Print, exactly as they stand, the lines below from the one that has "wrist: (857, 1181)" to the one that has "middle tip: (996, 945)", inclusive, leaving out the pictures.

(Beginning of Dataset)

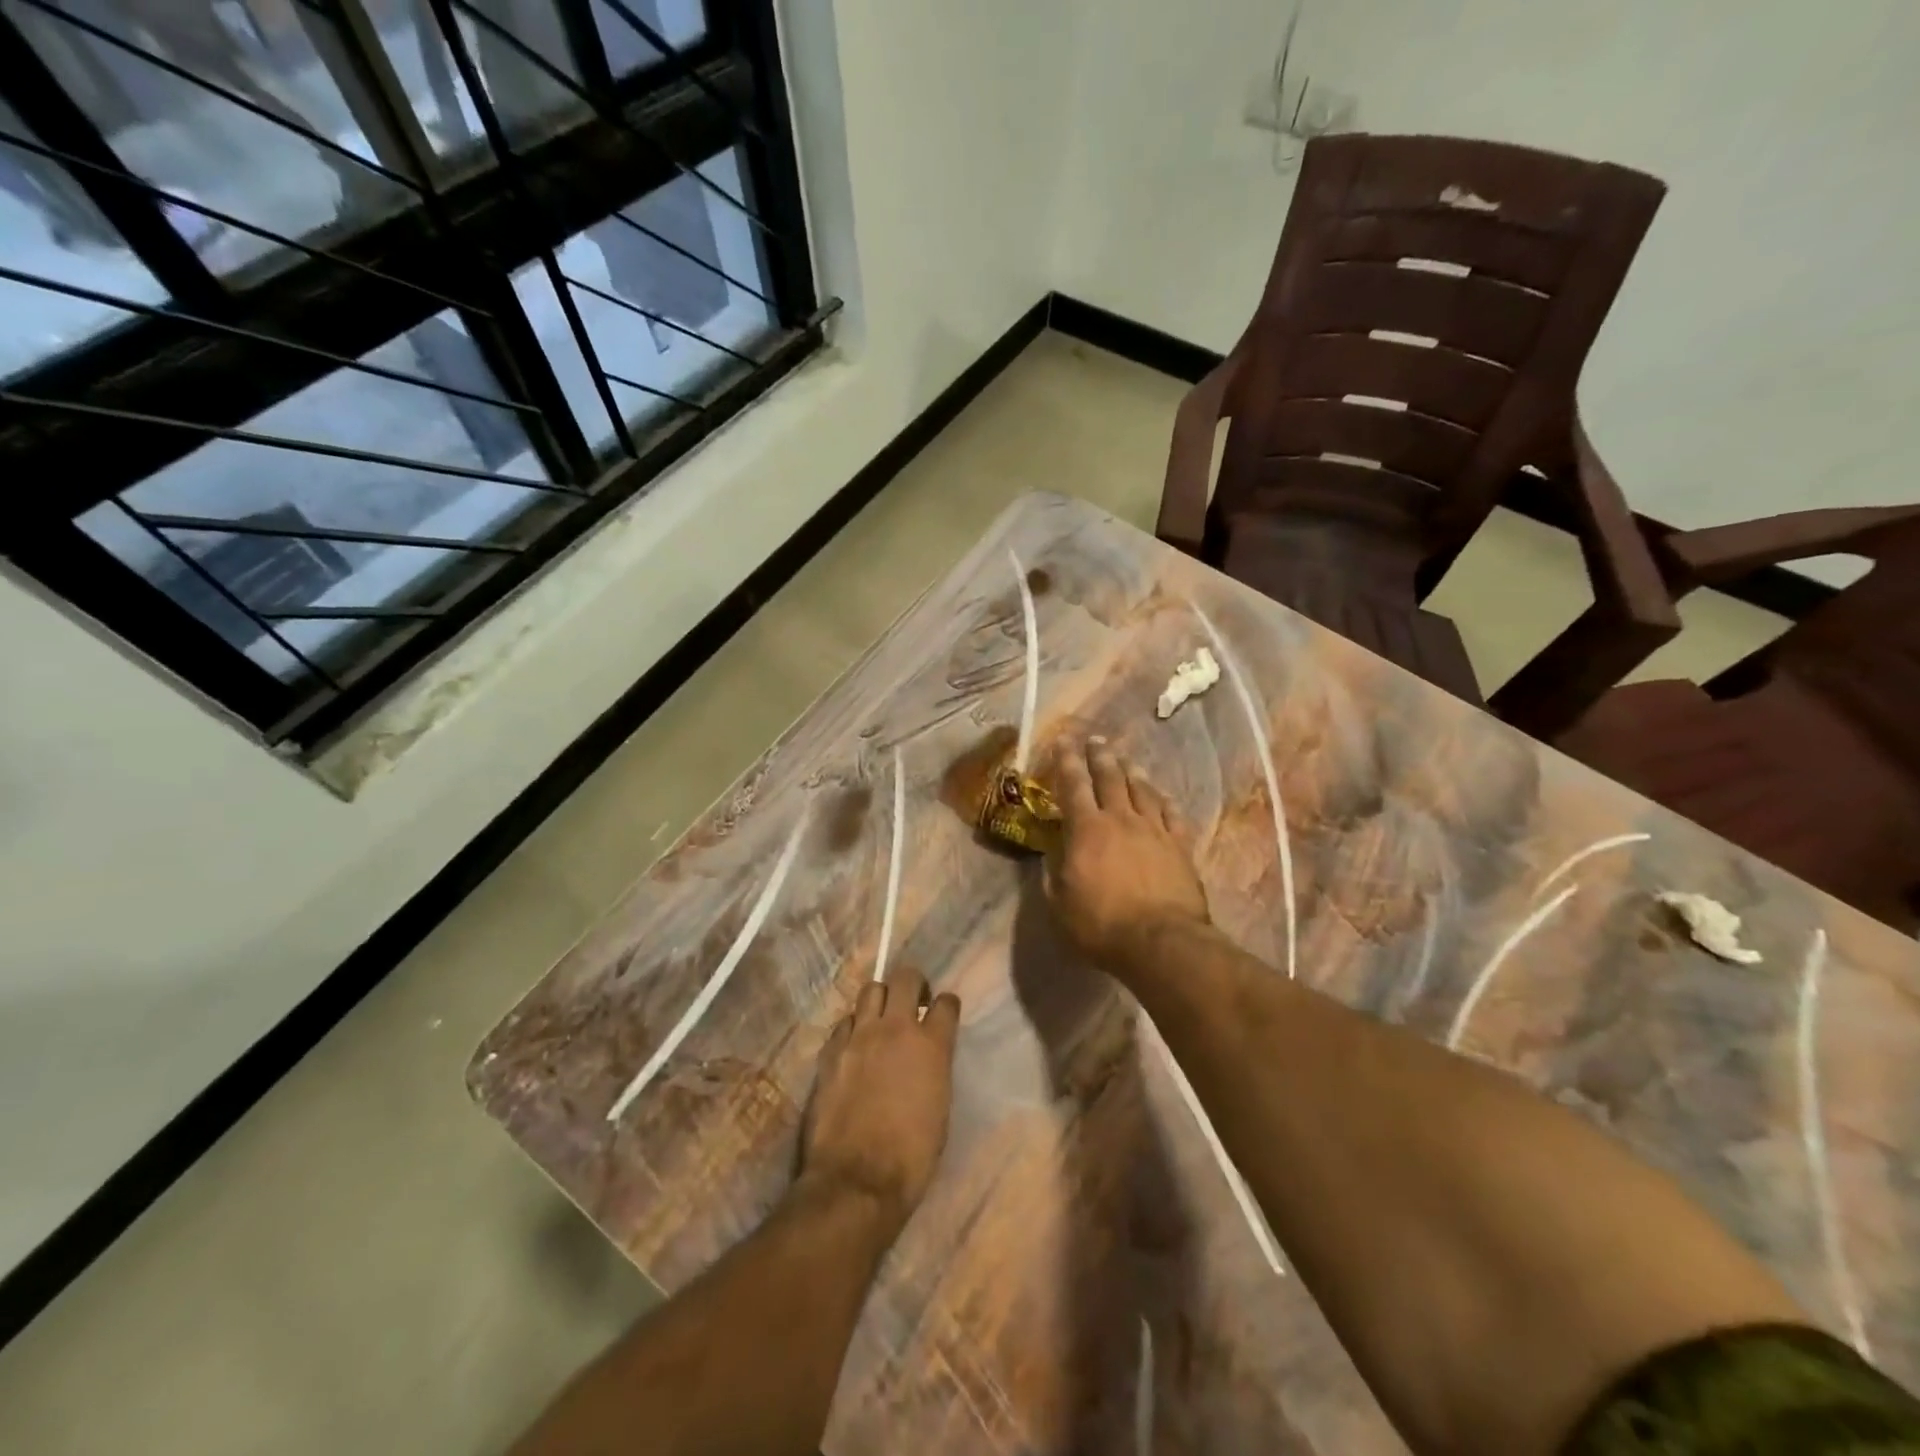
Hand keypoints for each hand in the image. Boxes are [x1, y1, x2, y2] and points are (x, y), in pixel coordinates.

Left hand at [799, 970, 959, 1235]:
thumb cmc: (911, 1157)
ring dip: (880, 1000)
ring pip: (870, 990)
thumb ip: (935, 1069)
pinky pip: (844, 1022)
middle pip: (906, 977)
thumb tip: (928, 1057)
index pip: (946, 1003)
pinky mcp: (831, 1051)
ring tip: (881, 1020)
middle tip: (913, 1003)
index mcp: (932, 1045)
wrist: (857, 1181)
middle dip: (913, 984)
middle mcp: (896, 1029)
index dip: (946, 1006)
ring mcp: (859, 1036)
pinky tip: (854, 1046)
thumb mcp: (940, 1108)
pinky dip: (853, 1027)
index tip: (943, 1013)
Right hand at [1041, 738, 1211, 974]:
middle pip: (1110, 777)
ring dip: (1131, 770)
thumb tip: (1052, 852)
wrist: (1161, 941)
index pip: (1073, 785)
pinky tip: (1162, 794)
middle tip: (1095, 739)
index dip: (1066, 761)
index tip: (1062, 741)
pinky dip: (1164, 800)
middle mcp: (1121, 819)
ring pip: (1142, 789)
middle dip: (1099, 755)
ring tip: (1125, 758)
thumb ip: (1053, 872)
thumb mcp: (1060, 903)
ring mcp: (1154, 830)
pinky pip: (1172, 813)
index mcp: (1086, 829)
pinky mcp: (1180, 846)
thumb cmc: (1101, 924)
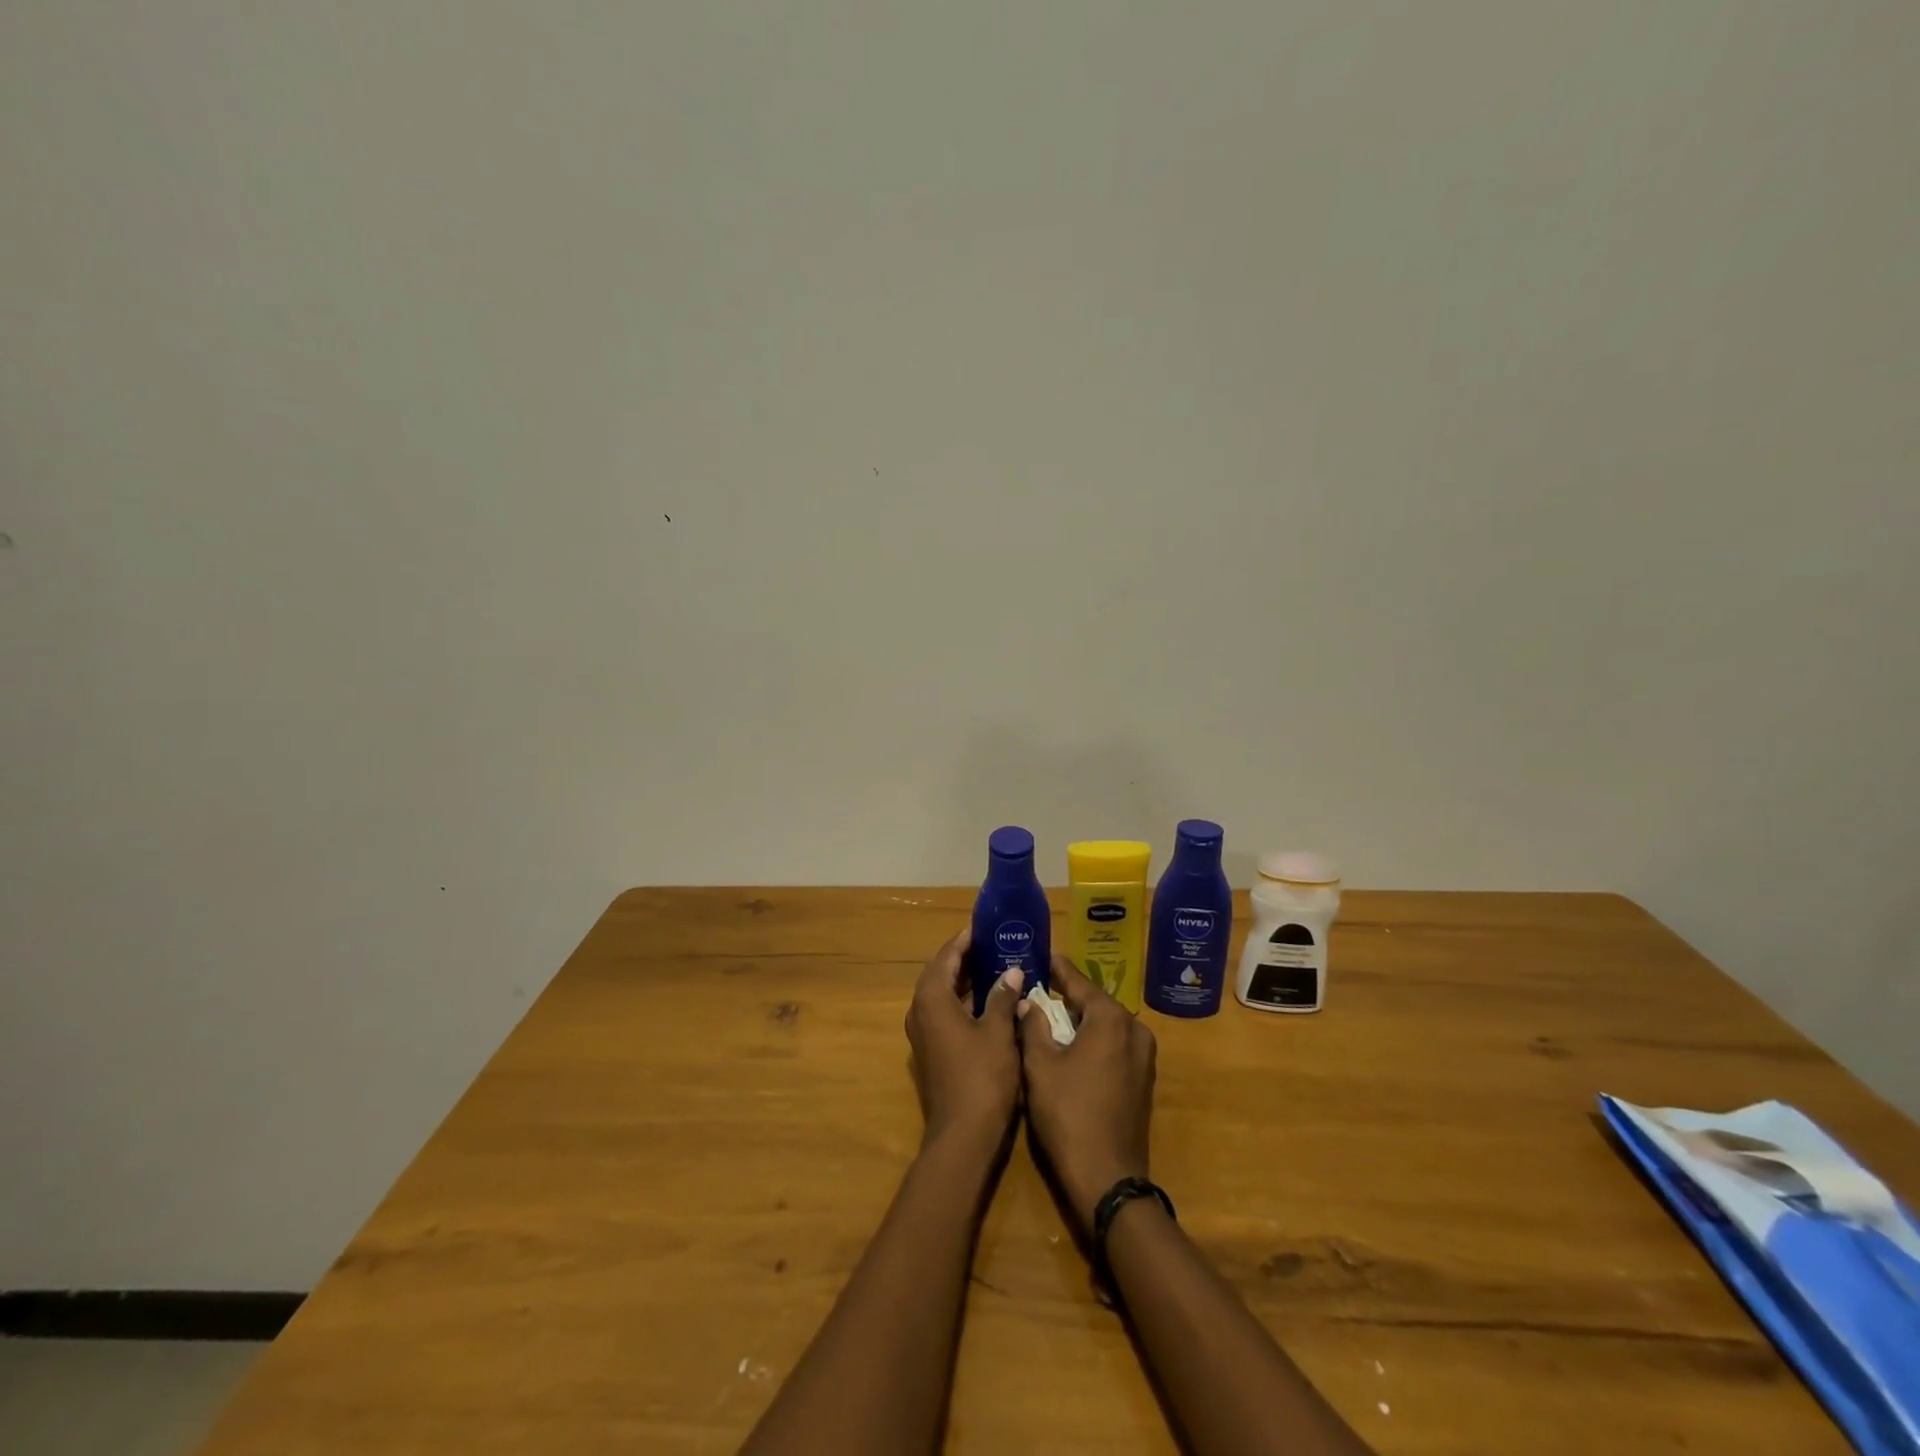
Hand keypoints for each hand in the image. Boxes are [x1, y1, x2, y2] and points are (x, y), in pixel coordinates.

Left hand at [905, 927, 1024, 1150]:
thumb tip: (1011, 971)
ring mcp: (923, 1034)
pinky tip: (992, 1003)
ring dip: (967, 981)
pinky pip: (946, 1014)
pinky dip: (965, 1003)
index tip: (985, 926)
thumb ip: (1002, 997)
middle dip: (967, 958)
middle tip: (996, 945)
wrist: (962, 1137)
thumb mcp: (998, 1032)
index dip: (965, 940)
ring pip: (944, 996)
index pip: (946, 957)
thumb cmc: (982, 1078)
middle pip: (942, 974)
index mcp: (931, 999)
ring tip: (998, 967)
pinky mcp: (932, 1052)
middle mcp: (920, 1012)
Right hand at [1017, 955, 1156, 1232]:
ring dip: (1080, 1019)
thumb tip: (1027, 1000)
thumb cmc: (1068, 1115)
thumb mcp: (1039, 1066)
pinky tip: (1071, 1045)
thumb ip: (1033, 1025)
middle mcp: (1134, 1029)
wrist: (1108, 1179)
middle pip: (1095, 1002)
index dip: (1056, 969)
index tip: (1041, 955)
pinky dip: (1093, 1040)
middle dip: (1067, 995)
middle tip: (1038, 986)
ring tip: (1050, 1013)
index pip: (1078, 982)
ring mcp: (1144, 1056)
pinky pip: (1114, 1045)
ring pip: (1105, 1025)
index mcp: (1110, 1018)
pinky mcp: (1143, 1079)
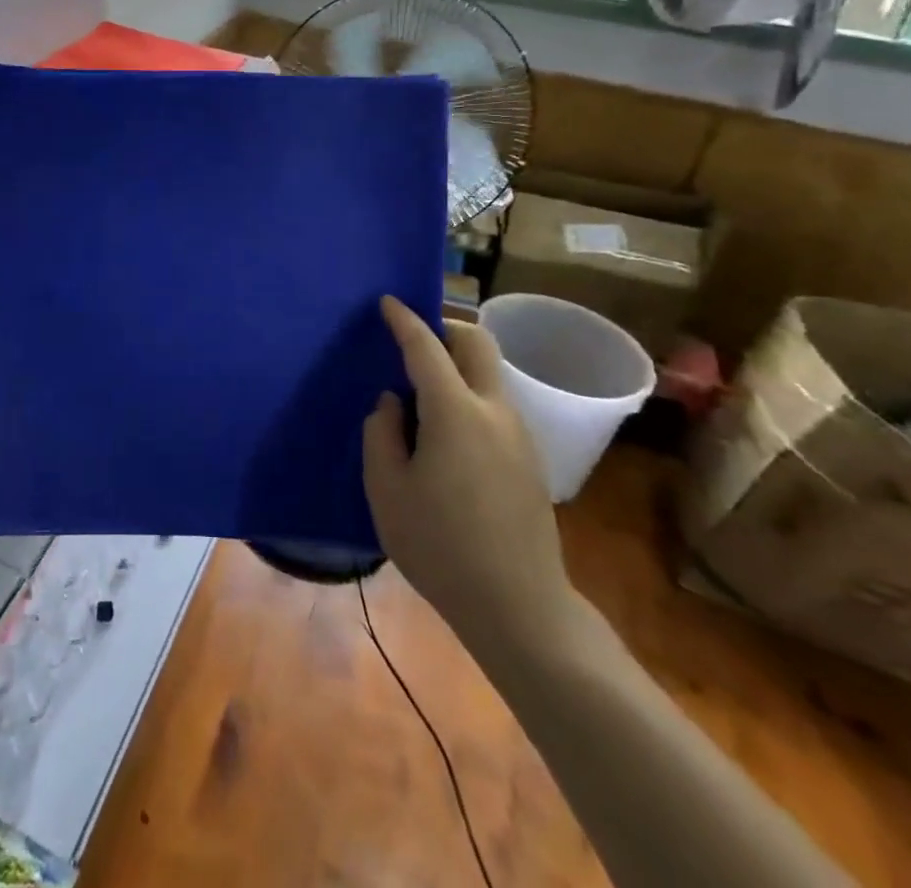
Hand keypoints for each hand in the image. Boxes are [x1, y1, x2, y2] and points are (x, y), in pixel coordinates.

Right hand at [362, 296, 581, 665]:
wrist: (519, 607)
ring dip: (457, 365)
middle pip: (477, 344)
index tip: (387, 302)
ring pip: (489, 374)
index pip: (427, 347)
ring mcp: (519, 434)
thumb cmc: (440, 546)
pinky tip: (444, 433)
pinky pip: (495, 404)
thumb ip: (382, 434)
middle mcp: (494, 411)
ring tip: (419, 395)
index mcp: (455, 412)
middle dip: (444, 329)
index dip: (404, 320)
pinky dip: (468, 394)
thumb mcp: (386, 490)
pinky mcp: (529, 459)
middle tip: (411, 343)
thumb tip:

(End of Dataset)

_Task solution_:
wrist: (857, 1181)
middle dip: (913, 984)
middle mcp: (896, 1029)
index dip: (946, 1006)
ring mcp: (859, 1036)
pinky tip: (854, 1046)
thumb mcp: (940, 1108)
pinky dip: (853, 1027)
index tip: (943, 1013)
Right hand at [1041, 738, 1211, 974]:
middle pip: (1110, 777)
ring dip: (1131, 770)
thumb tip: (1052, 852)
wrist: (1161, 941)
index pip: (1073, 785)
pinky tip: (1162, 794)
middle tip: (1095, 739)
index dip: (1066, 761)
index tip: (1062, 741)
pinky dip: (1164, 800)
middle mcp: (1121, 819)
ring pip: (1142, 789)
middle dip: (1099, 755)
ring tip: (1125, 758)
thumb ip: (1053, 872)
thumb mcp: (1060, 903)
ring mcp: (1154, 830)
pinky pip: (1172, 813)
index mcp: (1086, 829)
pinky mcp: (1180, 846)
thumb cmc: (1101, 924)
Hand keypoints for each hand in the image. Boxes are [x1, y1, x2, y2] and points are (x, y), in pixel coordinates.

Left hand at [905, 927, 1024, 1150]:
thumb tip: (1011, 971)
ring mcp: (923, 1034)
pinky tip: (992, 1003)
ring dip: (967, 981)
pinky pip: (946, 1014)
pinky dip: (965, 1003)
index tip: (985, 926)
thumb ip: (1002, 997)
middle dip: (967, 958)
middle tip: (996, 945)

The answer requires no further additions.